# Knives That Are Invisible To Metal Detectors



## Quickbeam (Oct 18, 2001)

These knives are nothing new and have been around for years. Check out this on-line retailer: http://www.selfdefenseproducts.com/nfk.htm 

I have bought pepper spray from him - very reputable. Also has the NASTIEST pepperspray available - 5.3million SHU. Low concentration, high pain.

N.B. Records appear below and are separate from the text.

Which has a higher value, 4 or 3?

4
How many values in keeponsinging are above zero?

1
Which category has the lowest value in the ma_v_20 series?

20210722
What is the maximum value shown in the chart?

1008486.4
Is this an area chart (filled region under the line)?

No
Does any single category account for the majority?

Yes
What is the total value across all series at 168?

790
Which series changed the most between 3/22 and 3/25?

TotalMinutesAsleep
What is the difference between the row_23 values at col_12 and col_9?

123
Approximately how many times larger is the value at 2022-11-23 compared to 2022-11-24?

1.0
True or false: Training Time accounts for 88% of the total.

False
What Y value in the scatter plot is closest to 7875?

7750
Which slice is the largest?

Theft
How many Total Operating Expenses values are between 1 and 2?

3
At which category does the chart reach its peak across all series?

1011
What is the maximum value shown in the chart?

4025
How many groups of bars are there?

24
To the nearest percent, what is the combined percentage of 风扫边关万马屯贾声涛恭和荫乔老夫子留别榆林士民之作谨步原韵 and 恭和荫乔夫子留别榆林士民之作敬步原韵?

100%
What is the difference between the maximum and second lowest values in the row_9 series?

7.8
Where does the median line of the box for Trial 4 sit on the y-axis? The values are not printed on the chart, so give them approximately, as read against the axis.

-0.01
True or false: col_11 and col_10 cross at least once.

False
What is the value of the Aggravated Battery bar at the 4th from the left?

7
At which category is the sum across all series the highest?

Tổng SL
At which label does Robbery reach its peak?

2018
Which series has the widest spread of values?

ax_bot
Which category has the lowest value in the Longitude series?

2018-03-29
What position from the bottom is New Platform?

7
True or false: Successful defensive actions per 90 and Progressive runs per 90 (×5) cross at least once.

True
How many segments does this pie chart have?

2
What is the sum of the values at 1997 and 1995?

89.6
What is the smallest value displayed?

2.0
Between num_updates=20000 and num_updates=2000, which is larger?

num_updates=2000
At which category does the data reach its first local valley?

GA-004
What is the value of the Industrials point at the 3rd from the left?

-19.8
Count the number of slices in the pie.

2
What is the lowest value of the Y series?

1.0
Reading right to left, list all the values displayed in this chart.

Very responsible of him to stop sales of the nylon knives for now IMHO.


----------



## sunspot (Oct 18, 2001)

Don't forget about the high-end ceramic blade knives w/wood or composite scales. No magnetic signature.


----------



## sunspot (Oct 18, 2001)

KT. Give my best and your pepper spray to your petite bride but give me the web site to purchase it please.


----------



## Dizney (Oct 18, 2001)

KT....That Fox Labs OC spray is really nasty stuff!! I've got two of the one-pounders at my house too. Maybe time will tell but my department still issues First Defense OC which doesn't seem to have the quick knockdown that Fox sprays are known for.


----------



## SPECIALIST (Oct 18, 2001)

Cold Steel makes a few non metallic signature knives, they are the Covert Action Tanto and a smaller DELTA DART (im pretty sure that is the name)
Mad dog makes those non metallic knives, i would get one just because of the great ability to stand up to abuse and not rust or pit, but they are like 300 bucks, and you have to be an LEO or military or gov. to get one without a magnetic strip put in because of their agreement with the us Secret Service.


----------



## Dizney (Oct 19, 2001)

The Oct. 18 issue of the Los Angeles Times had an eyeopening article on composite knives that can pass undetected through airport metal detectors. Per Transportation Secretary Norman Mineta, the Sept.11 hijackers also had plastic knives in their possession in addition to box cutters.

Kinda scary huh??


----------